However, the implementation of development policies is usually constrained by lack of official funds, either from domestic or foreign sources. Investments from the private sector could cover those shortcomings, but they have proved to be, for the most part, highly volatile and closely linked to the fortuitous circumstances of the international financial markets.

Apart from the fundamental need of developing countries to attract investments in order to maintain adequate economic growth and to improve social conditions, other important fiscal and monetary factors come into play. The high volatility of international capital flows, for example, aggravates balance of payment difficulties inherent to the early stages of productive investments, when expenditures with imports largely outstrip export revenues. Liberalizing undertakings, such as those expected to ensue from a multilateral round of negotiations, usually set off an investment cycle that requires special care in sensitive areas such as employment relocation, currency stability, and fiscal equilibrium.
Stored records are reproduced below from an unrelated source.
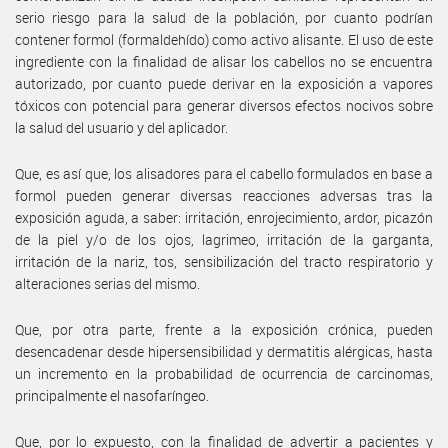
serio riesgo para la salud de la población, por cuanto podrían
contener formol (formaldehído) como activo alisante. El uso de este
ingrediente con la finalidad de alisar los cabellos no se encuentra
autorizado, por cuanto puede derivar en la exposición a vapores
tóxicos con potencial para generar diversos efectos nocivos sobre
la salud del usuario y del aplicador.
Que, es así que, los alisadores para el cabello formulados en base a
formol pueden generar diversas reacciones adversas tras la
exposición aguda, a saber: irritación, enrojecimiento, ardor, picazón
de la piel y/o de los ojos, lagrimeo, irritación de la garganta,
irritación de la nariz, tos, sensibilización del tracto respiratorio y
alteraciones serias del mismo.
Que, por otra parte, frente a la exposición crónica, pueden
desencadenar desde hipersensibilidad y dermatitis alérgicas, hasta
un incremento en la probabilidad de ocurrencia de carcinomas,
principalmente el nasofaríngeo.
Que, por lo expuesto, con la finalidad de advertir a pacientes y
All these elements make clear that developing countries must have some flexibility when making use of trade-related investment measures. Developing countries should be allowed some latitude in devising policies that may attenuate the negative effects of investment cycles, create a hospitable environment for foreign and domestic investors, and promote social and economic development, also addressing the situation of impoverished regions. Thus, it would be fair and imperative to review the concepts that led to the acceptance of horizontal and uniform TRIMS disciplines without due consideration to the needs and singularities of developing countries.